ABSTRACT

For centuries, the Baltic area has constituted an area of special interest to Russia’s leadership, with the Kremlin’s influence at various times challenged by Sweden, Germany and Poland. For the past millennium, Russia has played a vital role in the wealth and security of the region, although for the past century it has created more insecurity than security for its Baltic neighbors, including Finland and Sweden. From 1917, the Soviet leadership became determined to re-exert control over Finland and the three Baltic States, finally achieving domination as a result of the 1939 Molotov-Ribbentrop Treaty. Even today, the Russian Government insistently claims that the three Baltic States “voluntarily” joined the Soviet Union in 1940.2 Finland lost a large part of its territory to Russia in the 1939-40 Winter War. Also, through war, deportations and killings, a third of the ethnic population of the three Baltic States was lost. Estonia and Latvia were forced to accept several million Russian “emigrants” between 1950 and 1990. Even after the collapse of the Soviet Union, the Kremlin considers the region to be vitally important as Russia’s major transportation corridor to Europe. The rail lines, pipelines and ports that carry the bulk of Russia’s exports of raw materials to the Baltic Sea remain indispensable to Russia’s economy. For the West, and the Baltic States themselves, however, it is a region highly vulnerable to the Kremlin’s projection of economic and political power.
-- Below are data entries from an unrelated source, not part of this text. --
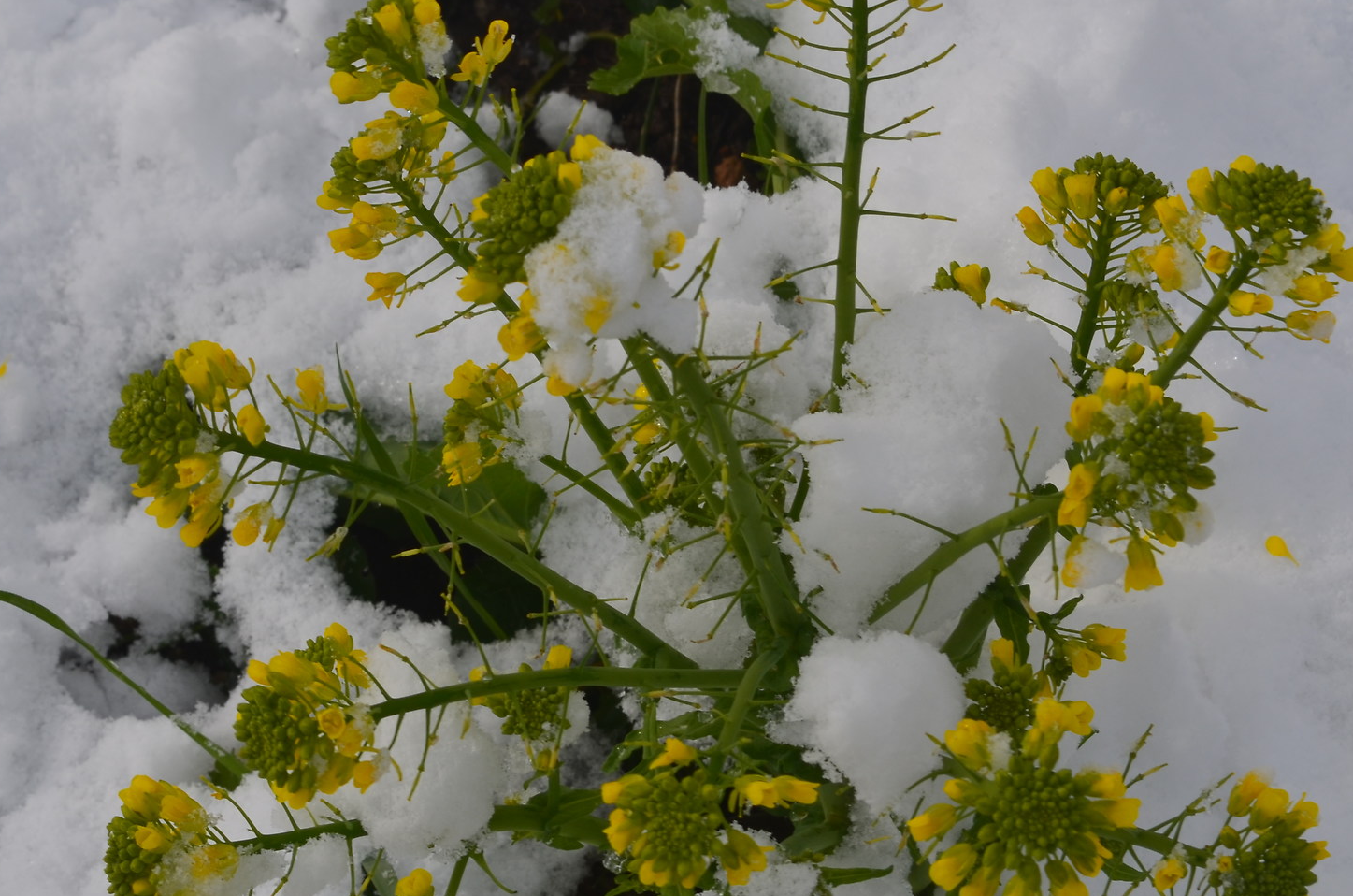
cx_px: 525
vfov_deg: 10.0
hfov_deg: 15.0
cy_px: 447
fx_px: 5131
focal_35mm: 137
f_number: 13
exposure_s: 1/200
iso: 100
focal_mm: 55
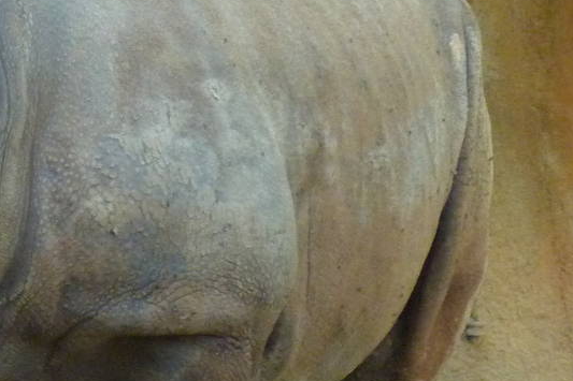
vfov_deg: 2.6
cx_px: -88
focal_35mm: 528
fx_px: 8401
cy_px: 121
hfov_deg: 3.9
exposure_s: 1/100
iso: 400
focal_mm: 27.8
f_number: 4.5
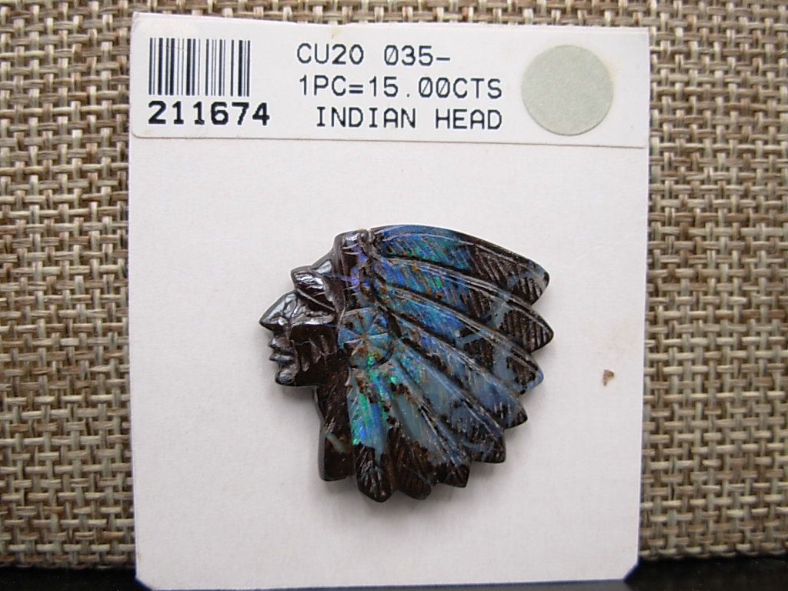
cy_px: 296
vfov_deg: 37.7
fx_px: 865
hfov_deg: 49.0
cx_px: 394
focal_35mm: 38
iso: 50
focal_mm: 6.3
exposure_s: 1/53.8
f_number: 2.9
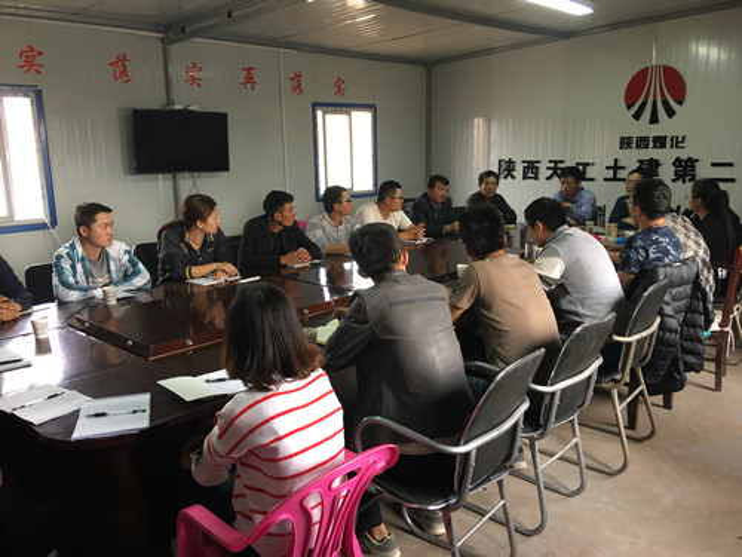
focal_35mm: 29
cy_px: 278
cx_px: 371
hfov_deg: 61.7
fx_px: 622
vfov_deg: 48.2
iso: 40
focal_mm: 4.15
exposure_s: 1/17
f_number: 2.2
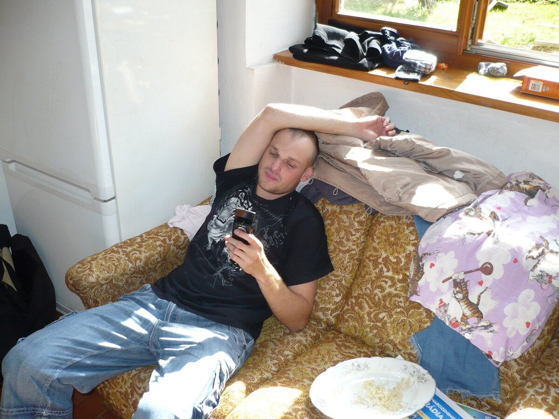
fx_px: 565
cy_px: 210
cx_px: 280
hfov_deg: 52.6
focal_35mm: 35
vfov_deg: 40.7
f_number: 2.8
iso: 100
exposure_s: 1/160
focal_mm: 5.8
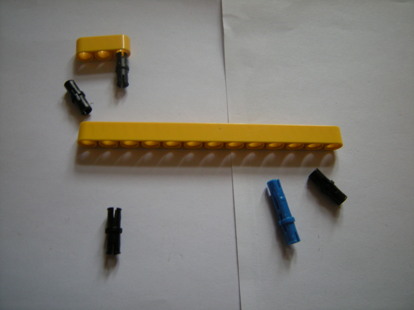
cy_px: 155
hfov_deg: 63.4
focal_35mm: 28
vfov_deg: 49.7
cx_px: 207
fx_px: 335
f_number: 2.8
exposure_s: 1/53.6
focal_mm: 4.7
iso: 192
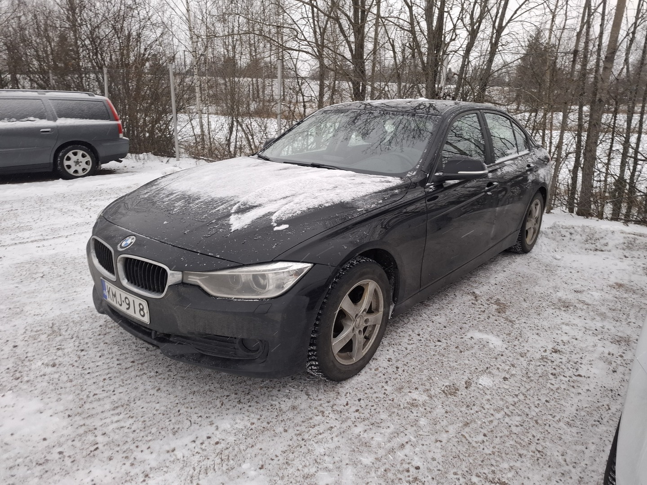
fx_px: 430
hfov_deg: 73.9
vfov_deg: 58.9
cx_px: 324
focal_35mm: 23
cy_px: 242
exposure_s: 1/100
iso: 125
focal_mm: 5.54
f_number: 1.8
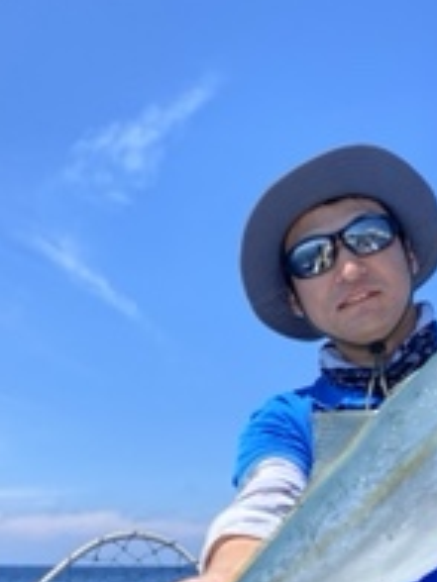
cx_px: 345
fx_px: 892
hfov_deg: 27.0
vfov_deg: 34.8
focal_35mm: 53
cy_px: 481
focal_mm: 4.25
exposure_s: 1/2105
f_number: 1.8
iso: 32
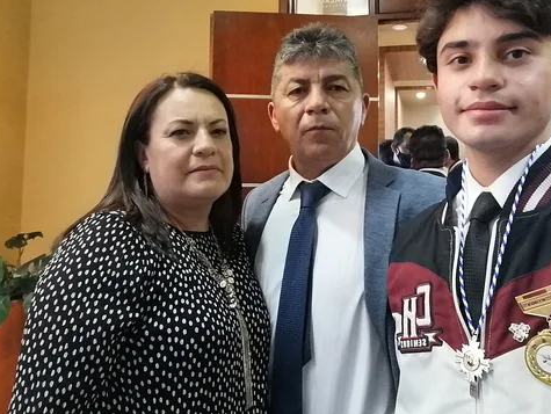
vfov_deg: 40.3
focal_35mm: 35
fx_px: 558
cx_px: 290
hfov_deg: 52.6
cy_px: 139
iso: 160
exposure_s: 1/36
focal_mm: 3.03
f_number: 2.2
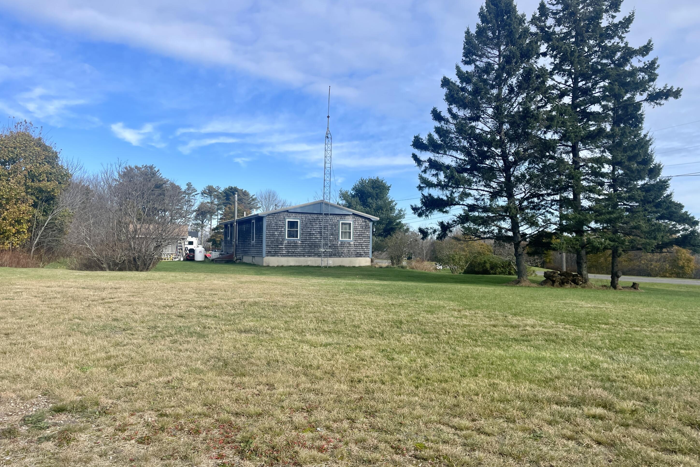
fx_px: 544
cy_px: 237
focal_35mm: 28
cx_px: 339
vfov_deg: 46.4
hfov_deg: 65.5
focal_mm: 5.1
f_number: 1.6
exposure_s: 1/5128
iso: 32
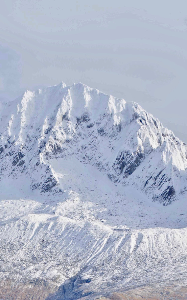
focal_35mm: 244
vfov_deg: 8.5
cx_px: 40
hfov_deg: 5.4
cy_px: 379
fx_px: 1990
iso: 200
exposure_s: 1/200
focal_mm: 60
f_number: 9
Russia’s own Baltic region (the Saint Petersburg region) is growing in importance as it sends an increasing share of its oil exports to the West, primarily through the port of Primorsk. The Nord Stream natural gas pipeline now being built underneath the Baltic Sea from Vyborg in Russia to Greifswald in Germany will make this region ever more important to the Russian economy. Russian tanker traffic and the laying of pipelines pose increased environmental risks to the shore lines of Russia’s neighbors on the Baltic Sea. People living in the three Baltic States of Estonia, Latvia and Lithuania are particularly vulnerable to the Kremlin’s continuing efforts to control the security framework in the Baltic region. The three countries have been consistent targets for Moscow-directed energy coercion, non-transparent investment in strategic assets and intelligence activities.